The PMI data was collected from June 11 to 21 and is a weighted measure of the responses of service and manufacturing leaders. Any reading above 50 indicates that most respondents report an increase in activity.

The report on rising inflationary pressures comes after annual consumer price growth has been hit 2.1% last month, Unexpectedly surpassed the Bank of England’s target, heightening concerns that rapid expansion after lock-in might be accompanied by sharp inflation.

The Bank of England, which held its monetary policy meeting on Thursday, faces pressure to show it Can control inflation After it failed to foresee rapid growth this spring. Andy Haldane, the bank’s chief economist, warned against becoming complacent about the danger of rising prices.

The PMI survey shows that new orders have grown rapidly this month. As companies recruit employees in response to increasing demand, job opportunities created have accelerated to the strongest level in the history of the series. Respondents also expressed confidence that output will increase next year.

However, optimism fell to its lowest level in five months, and respondents also reported labor shortages, pushing up wage costs.

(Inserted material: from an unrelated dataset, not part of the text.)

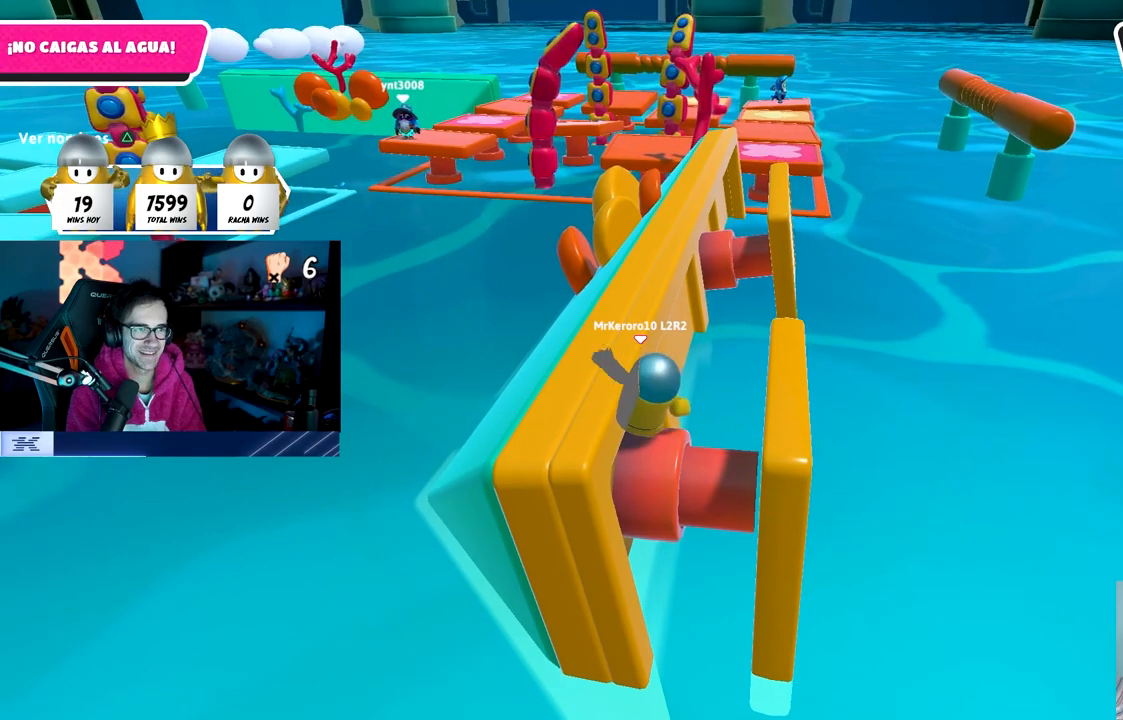
{"buttons": [], "left_stick": "center", "right_stick": "center", "events": []}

Williamson said this adds to concerns that “the recent surge in inflation may become more difficult.”

Lloyd’s Bank senior economist Reese Herbert said that although the data indicated an overall “strong sustained recovery”, worker shortages, supply chain disruptions and rising cost pressures “begin to hinder output.

Samuel Tombs, chief British economist at consulting firm Pantheon Economics, said that “optimistic” PMI readings are inconsistent with other evidence, such as the National Bureau of Statistics Business Survey, which suggests that “the slowdown is more severe.”

“Markit’s survey is usually more of an emotional barometer than a precise measure of business activity. We still believe that the monthly GDP growth may slow to around 1.5% in May and to 0.5% in June. %,”He says. Say.

Kieran Tompkins, an assistant economist at Capital Economics, a consulting firm, said that the small drop from the surge immediately after the blockade was lifted indicates that “the pace of recovery may have peaked”.

He said that given that the survey was conducted within a month after the indoor hotel reopened, the decline in service activities was particularly surprising. But he added that the “noble” measure shows that the industry is “still growing at a healthy rate,” which indicates that GDP will return to pre-pandemic levels by August.